When it comes to purchasing a new firearm, it pays to do your homework. You want to know that you’re getting a reliable platform, that it doesn’t have any glaring safety issues, and that you’re getting a good value for the price you’re paying. The problem is, it can be pretty tough to find that information when most of the internet is dead set on either selling you something, or convincing you that everything they’re not selling is “junk.”

There are a lot of legitimate commercial websites out there devoted to reviewing firearms, to include SOFREP’s own sister site, the Loadout Room. Many of these sites maintain relationships with firearm manufacturers, and for good reason. There’s no better way to get the scoop on Glock’s new 19X, for instance, than to know a guy in their office – but this can become an issue when that relationship becomes financial. Some pages look the part of a legitimate review site, but are actually clever marketing ventures. After all, a press release is one thing, but a (seemingly) unbiased third party singing the praises of your firearm is a whole lot more valuable.
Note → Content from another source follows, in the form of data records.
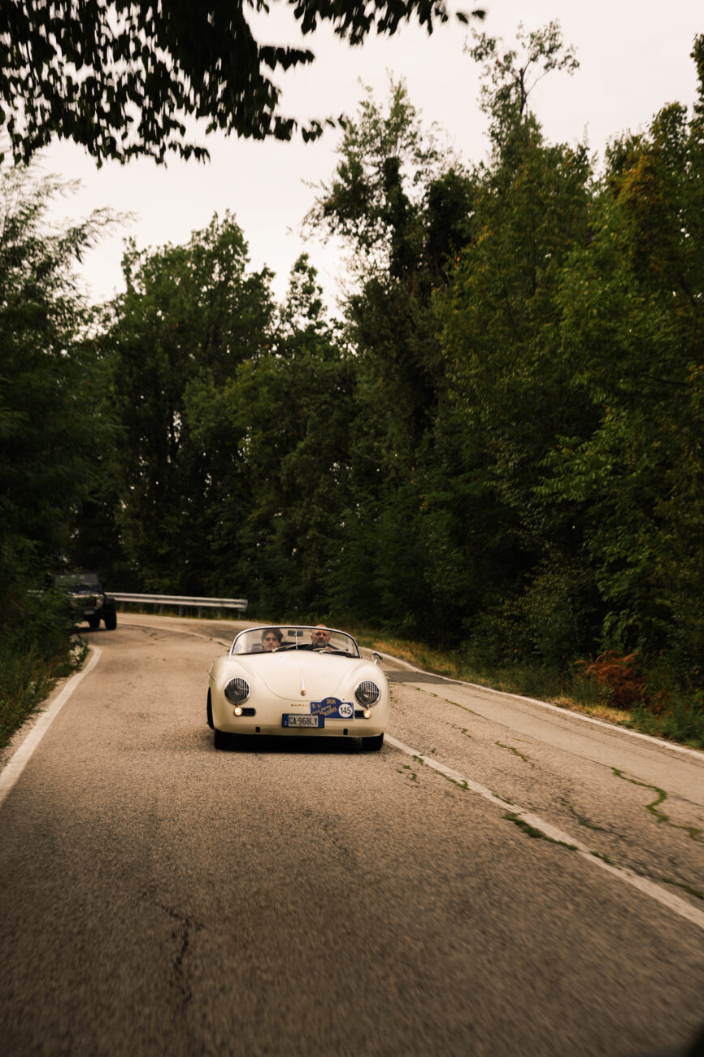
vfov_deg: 28.8
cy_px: 507
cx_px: 333
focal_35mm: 70
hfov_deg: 19.4
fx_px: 2054
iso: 100
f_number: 4
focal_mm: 65
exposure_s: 1/125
That’s not the end of your predicament, however, because there’s still the jaded bloggers to conduct with. I grew up in the racing industry (of the street, open wheel, and busted knuckles variety) and, thanks to my age, have a clear recollection of the early days of car forums. Long before Facebook gave us a means to stay in touch constantly, long before Reddit made forums obsolete, like minded guys would have find groups devoted to our interests to talk trade craft and compare notes. The thing about car guys, though, is that whatever they like is the best, whatever they don’t like is junk, and whatever they haven’t done yet is impossible.

Sound familiar? If it does, you’ve likely made the mistake of mentioning a firearm somewhere on the internet, and then suffered a barrage of trolling comments encouraging you to throw it away. If you’re a Glock guy, 1911s are garbage. If you’re a 1911 guy, Glocks are garbage, and if you’re a Ford guy, it doesn’t matter how nice that other guy’s Trans Am is… it’ll always be garbage to you.

And it’s all ridiculous.

“If you don’t rock one of these, you’ll never survive the apocalypse like me!”
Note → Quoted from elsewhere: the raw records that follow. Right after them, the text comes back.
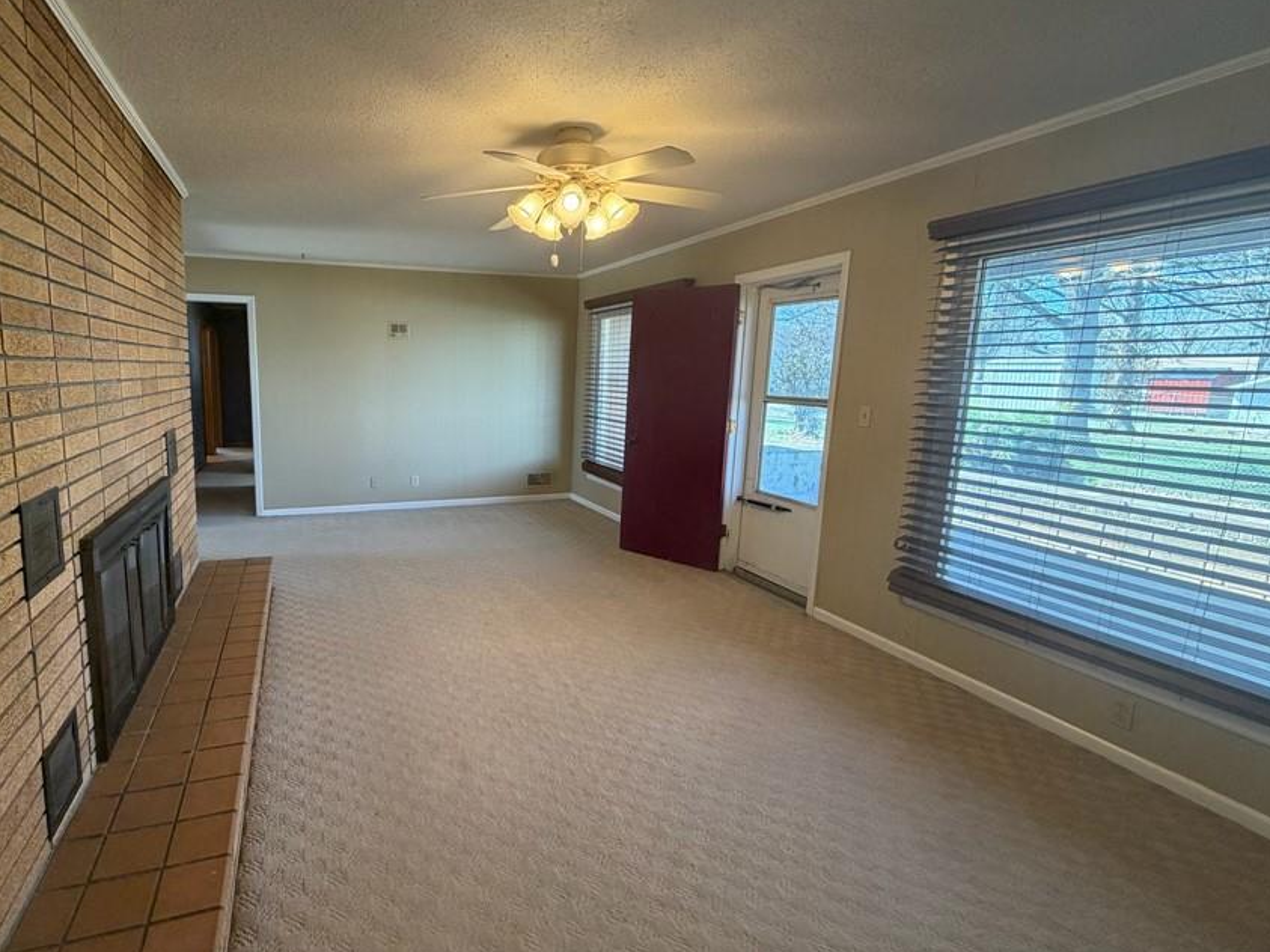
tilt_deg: -8.8
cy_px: 464
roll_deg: -0.6
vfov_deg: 74.7
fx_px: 624
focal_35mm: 17
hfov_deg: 89.8
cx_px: 505
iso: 160
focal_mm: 2.22
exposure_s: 1/60
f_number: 2.2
Those of you who have read my writing for a while may have noticed that, when it comes to firearms, my purchases are often informed by two important factors: the first is that I live on a budget, and can’t afford to throw a few thousand dollars at new gear, or Christ help me, accessories, just because the internet posse has deemed it cool. The second is that I like to make decisions for myself, rather than trust the Facebook commenter that thinks “Rugers are tots junk brooooo!” Don’t get me wrong, he might be right, but I don’t vote based on Facebook opinions, just like I don’t make my purchases to please the digital hordes.

Sometimes, of course, popular opinion is spot on. A while back, a young and inexperienced me picked up a 9mm Hi-Point for around the same price as I’ve been known to spend on tacos from time to time. In my head, I figured the pistol couldn’t possibly be as bad as people say they are, and given the choice, I’d probably rather have a Hi-Point on me than nothing at all. I guess that last part holds true, because a fully loaded (at a whopping 8 rounds) Hi-Point pistol weighs around the same as a stack of phone books, and if you’re able to hit the guy with it (by throwing it like a boomerang) it might do some real damage. If you were hoping to shoot at anyone, however… you might be better off buying something else used for the same price.

At two thirds the size of my Glock, I too was surprised that the Hi-Point weighs in at around 60 pounds. (Possibly an exaggeration)

But here’s where I have to backtrack a bit. I’ve heard from a number of folks that the Hi-Point carbines are pretty reliable and a lot of fun to shoot, and that Hi-Point has stellar customer service that includes a lifetime warranty that’ll keep your gun shooting (however poorly) for time immemorial. I can sense some of you cringing at the thought, but until I put some rounds in paper with one of those carbines, I’ll hold off on passing judgement. After all, even bad car makers occasionally make fun rides (feed me beer and ask me about the times I’ve almost died in a Suzuki Samurai sometime).